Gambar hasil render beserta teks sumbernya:
----

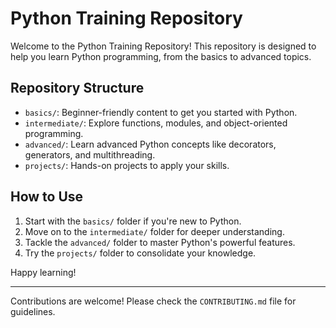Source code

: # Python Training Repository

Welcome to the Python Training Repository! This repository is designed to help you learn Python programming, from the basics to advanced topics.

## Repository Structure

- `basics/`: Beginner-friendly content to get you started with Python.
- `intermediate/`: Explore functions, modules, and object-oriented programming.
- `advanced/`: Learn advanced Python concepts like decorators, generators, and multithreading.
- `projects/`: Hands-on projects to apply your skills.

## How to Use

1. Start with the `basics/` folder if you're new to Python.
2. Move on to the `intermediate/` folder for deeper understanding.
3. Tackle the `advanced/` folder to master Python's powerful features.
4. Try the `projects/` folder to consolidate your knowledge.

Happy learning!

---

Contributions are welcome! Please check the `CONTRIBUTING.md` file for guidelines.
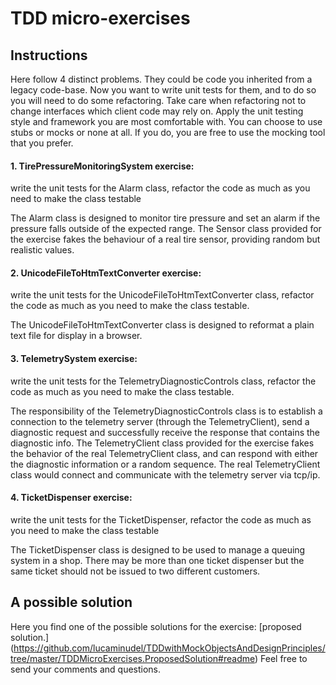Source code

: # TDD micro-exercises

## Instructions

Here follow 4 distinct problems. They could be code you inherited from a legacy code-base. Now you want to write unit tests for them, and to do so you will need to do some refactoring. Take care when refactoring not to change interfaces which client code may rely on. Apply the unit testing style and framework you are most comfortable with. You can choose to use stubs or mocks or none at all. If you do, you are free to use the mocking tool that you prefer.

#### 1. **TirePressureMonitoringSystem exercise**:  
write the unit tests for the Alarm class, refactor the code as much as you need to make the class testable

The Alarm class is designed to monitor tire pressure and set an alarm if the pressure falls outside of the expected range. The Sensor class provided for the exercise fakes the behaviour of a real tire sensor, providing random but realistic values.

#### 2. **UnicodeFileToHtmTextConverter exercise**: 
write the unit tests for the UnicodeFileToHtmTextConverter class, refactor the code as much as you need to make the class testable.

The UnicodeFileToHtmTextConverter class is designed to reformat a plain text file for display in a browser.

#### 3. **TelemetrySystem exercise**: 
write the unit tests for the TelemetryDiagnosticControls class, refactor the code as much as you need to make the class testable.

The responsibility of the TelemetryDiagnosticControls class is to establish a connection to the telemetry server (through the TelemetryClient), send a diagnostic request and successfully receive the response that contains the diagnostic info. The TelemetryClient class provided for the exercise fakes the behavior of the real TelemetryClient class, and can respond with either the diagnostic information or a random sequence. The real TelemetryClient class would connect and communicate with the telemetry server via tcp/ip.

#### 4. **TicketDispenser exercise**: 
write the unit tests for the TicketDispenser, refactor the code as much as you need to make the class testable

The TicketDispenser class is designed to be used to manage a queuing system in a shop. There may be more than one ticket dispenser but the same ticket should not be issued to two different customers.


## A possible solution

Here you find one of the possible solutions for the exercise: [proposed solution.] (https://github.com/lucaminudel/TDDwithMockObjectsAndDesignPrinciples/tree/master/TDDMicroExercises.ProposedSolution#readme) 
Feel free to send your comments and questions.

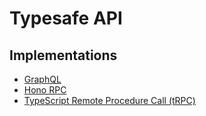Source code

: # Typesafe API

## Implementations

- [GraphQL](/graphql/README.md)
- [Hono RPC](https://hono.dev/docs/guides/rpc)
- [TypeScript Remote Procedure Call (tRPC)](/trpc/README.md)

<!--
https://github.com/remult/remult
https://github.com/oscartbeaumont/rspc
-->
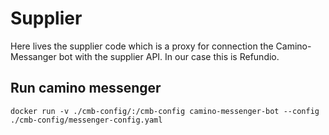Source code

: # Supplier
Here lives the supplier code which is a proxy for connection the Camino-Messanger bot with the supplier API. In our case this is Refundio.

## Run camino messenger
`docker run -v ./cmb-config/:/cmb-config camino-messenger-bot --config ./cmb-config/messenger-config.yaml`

----

▸ **Tugas**:
Tolong pilih lalu salin setiap baris dari materi di atas yang memuat string "https". Huruf besar dan kecil dibedakan.

▸ **Hasil**:
Here you find one of the possible solutions for the exercise: [proposed solution.] (https://github.com/lucaminudel/TDDwithMockObjectsAndDesignPrinciples/tree/master/TDDMicroExercises.ProposedSolution#readme) 
- [Hono RPC](https://hono.dev/docs/guides/rpc)
https://github.com/remult/remult
https://github.com/oscartbeaumont/rspc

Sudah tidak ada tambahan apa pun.